His leg ached after the long days of travel, and he shifted it across the cramped confines of the hired carriage. It was so strange that this land seemed to have remained over the years so unchanged when he was a different person. All he had seen and done. All the mistakes he had made.

He couldn’t imagine what they would say when he reached Castonbury, or what he would find there.

Jamie closed his eyes wearily and ran his hand over his jaw. He could feel the rough growth of a couple days’ beard over the slashing arc of his scar. Yes, he was different now, not the reckless young man who had dashed off in search of adventure all those years ago. The scars were only the outward show of his darkened soul. He had a sudden image of his family fleeing before him, of his father slamming the doors in his face.

And he would be within his rights to do so. Jamie was sure he had failed as a son and brother, just as he had failed as a husband. He had left his family to financial hardship and mourning; he had lost Catalina and betrayed her ideals.

Jamie cracked his walking stick against the floor, as if the violent movement could erase Catalina’s face from his mind. But she was still there, as she always was, reminding him of what he had lost.
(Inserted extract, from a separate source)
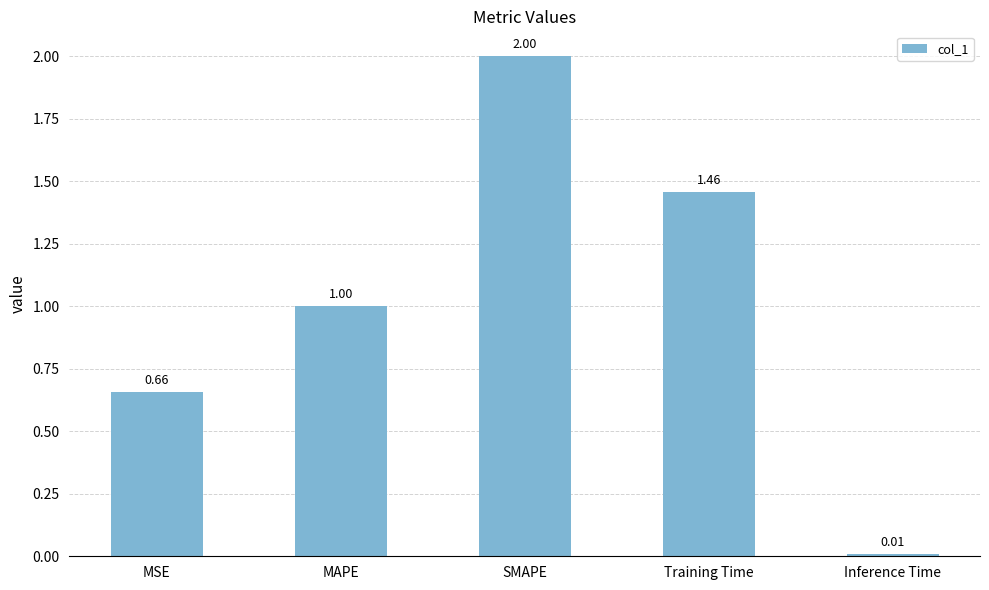

What is the difference between the maximum and minimum values?

2.0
The sapphire ring he wore on a chain around his neck.

He couldn’t save Catalina now, she was beyond him. But he could do his duty to his family now and make up for all his mistakes. All his life he had secretly fought against the idea of being the duke, of having the power and the responsibility in his hands. But surely he was ready now.

He had to be. He had to see to solving his family’s financial troubles, and disposing of this imposter trying to claim the dukedom for a child that wasn’t his.

The carriage lurched as it swayed around a sharp turn in the lane, and Jamie looked up to find the ornate iron gates of Castonbury before him. They stood open, as if to welcome him home, the prodigal son. He remembered running out of them and down the lane, chased by his siblings—Kate, Phaedra, Giles, Harry and poor lost Edward.

The gardens beyond the gate were not quite as he remembered. The flower beds were not as impeccably tended as they once were, the vast, rolling lawns not as green and velvety, and some of the statues and marble benches were chipped and overturned. But financial solvency would soon fix all of that and set it to its rightful splendour.